Estimados, comprensivos y figuradamente responsables (puesto que no os conozco) señores de recursos humanos:
Me dirijo a ustedes, desde este ostracismo que es el estar parado inmemorialmente, y más a una edad de discreta madurez, donde todos mis demonios interiores a estas alturas de erosión vital los tengo aburridos por conjuntivitis y falta de recursos (perdonen el atrevimiento, yo pienso que el hombre en su fuero interno es simplemente casual, intrascendente), con el total convencimiento (lo juro desmedidamente) que para esta oferta laboral anunciada, implementada y muy sospechosa (por civilizada, humana) en los canales de uso comunitario de la red, yo soy el hombre.
No voy a andar en disquisiciones vanas y manoseadas, sobre mi supuesta experiencia anterior para ejercitar de forma profesional las derivas del entramado laboral, evidentemente no la tengo, pero en estos casos ya sabrán ustedes por su ilimitada experiencia, que queda muy bien decir, que uno aprende a pasos agigantados cualquier acometido y más siendo a cinco euros con cincuenta la remuneración por hora de este enriquecedor trabajo.

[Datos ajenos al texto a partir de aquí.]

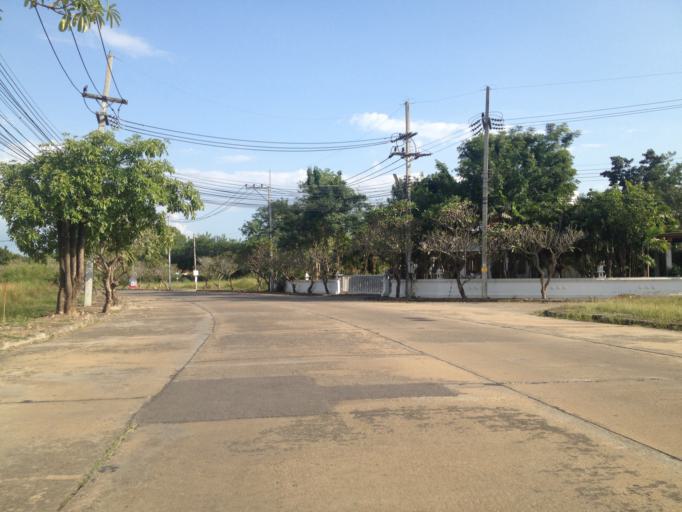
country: TH
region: Chiang Mai
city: Hang Dong
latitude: 18.6979
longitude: 98.9367
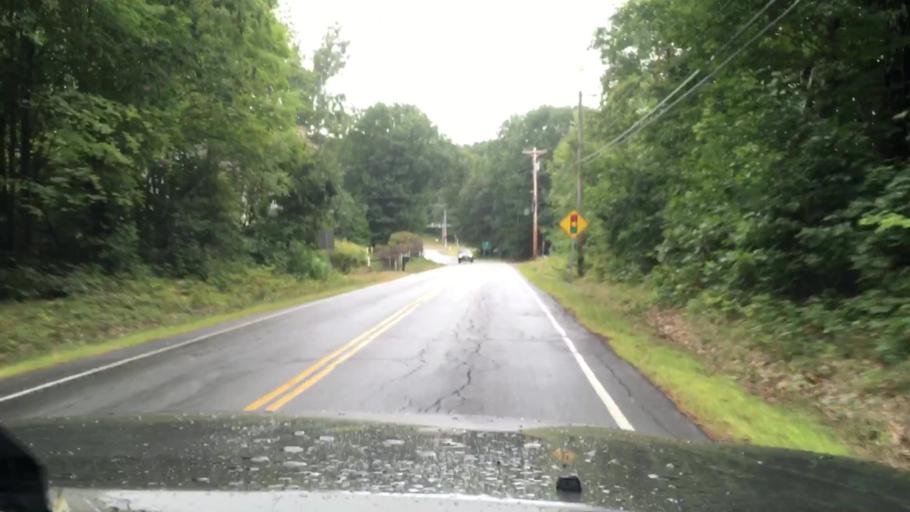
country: US
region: New Hampshire
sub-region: Belknap County
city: Meredith
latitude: 43.6405
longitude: -71.5317
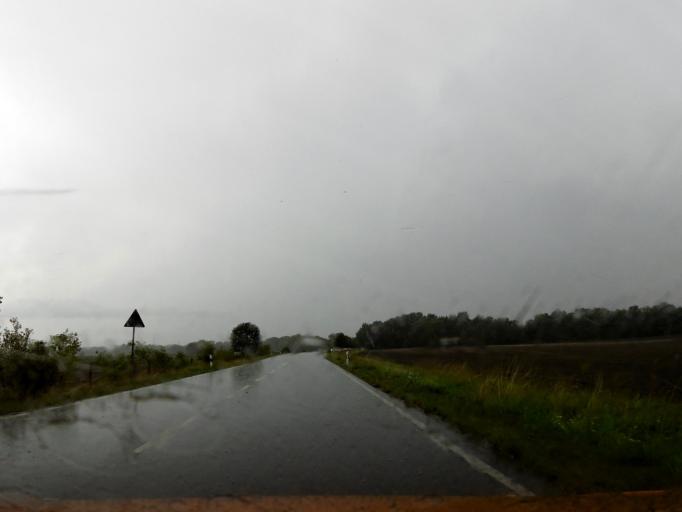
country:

Creedme, sigo siendo el hombre.
Siempre he pretendido ser feliz (aunque a mí estos grandes conceptos siempre me parecen una cosa muy abstracta y utilitaria, excesiva para el consumo), por eso como decía Demócrito, no me he ocupado nunca de muchas cosas, creo firmemente que a estas alturas de la vida, la moderación es más segura que el exceso (de todas formas, uno tiene sus brillantes días), a pesar de todo ello soy una persona con una capacidad de resolver conflictos pasmosa. No es por nada, soy vuestro hombre.

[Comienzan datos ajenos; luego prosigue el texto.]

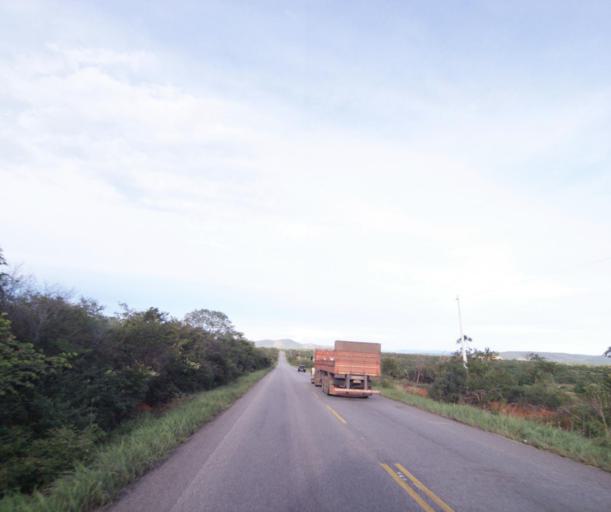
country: BR
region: Bahia
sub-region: Caetite
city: Caetite
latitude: -14.1715
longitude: -42.2766
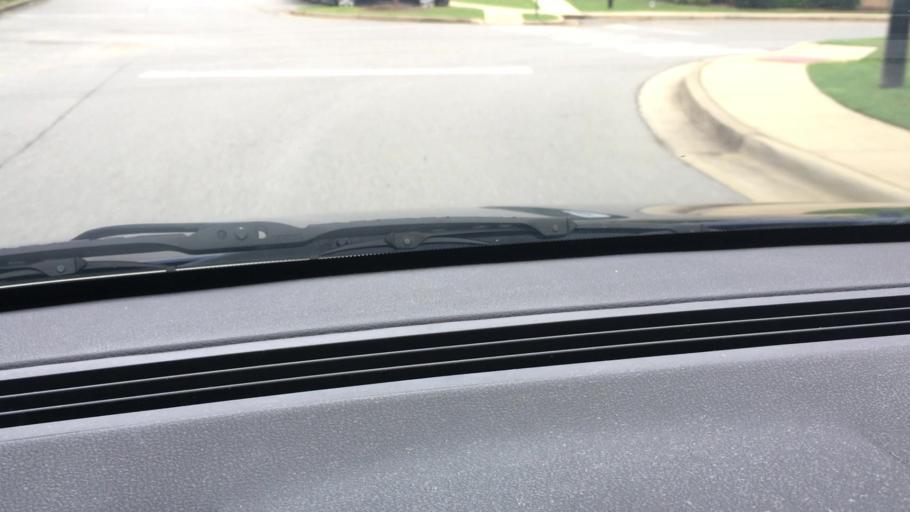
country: US
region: Alabama
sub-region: Tuscaloosa County
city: Tuscaloosa
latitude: 33.1905
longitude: -87.5189
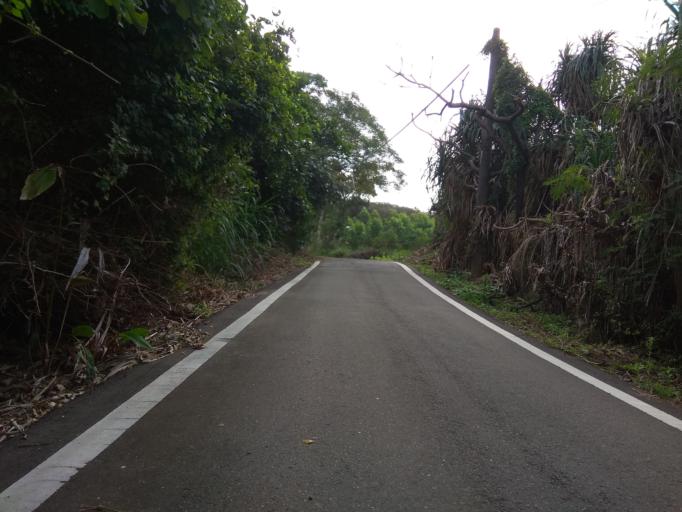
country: TW
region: Taiwan
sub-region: Hsinchu
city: Zhubei
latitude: 24.9526
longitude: 120.9986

Para la empatía soy como las aporías de Zenón de Elea, insoluble. Sociable un rato, extrovertido acusadamente, aunque últimamente sólo salgo para renovar la necesidad de estar solo (ya sé que vuestra infalible condescendencia literaria ha adivinado que esta última frase no es mía, sino de Lord Byron, pero es que en mi favor debo decir que soy muy leído, aún no sirviendo para nada, o eso dice mi exmujer).
Oigan y optimista una barbaridad, ya me estoy visualizando encarecidamente en el magnífico puesto de trabajo, insisto soy el hombre. De carisma voy sobrado, pero no me quiero extender en demasía en la explicación no vaya a ser que resbale sin remordimiento. Por donde voy todo es alegría, no hay más escudos que las buenas intenciones para formar equipo, aún sabiendo que todos los actos son una huida, errada o no, por eso el personal coge unos berrinches de aúpa en los ambientes laborales (no se preocupen, mi intestino grueso está muy controlado, que es una cosa muy importante para desdeñar una sana comunicación, total que doy escasísimos problemas). Sé que ya lo tienen decidido, soy el hombre.
Relativo a la disponibilidad geográfica, en cuánto baje el precio del combustible, donde quieran.
Lo del horario, ya lo adecuamos cuando firme el contrato, sufro insomnio, tengo hijos muy desaprensivos y exigentes, benditos.
Un saludo. Regreso a mis cotidianidades. Soy el hombre.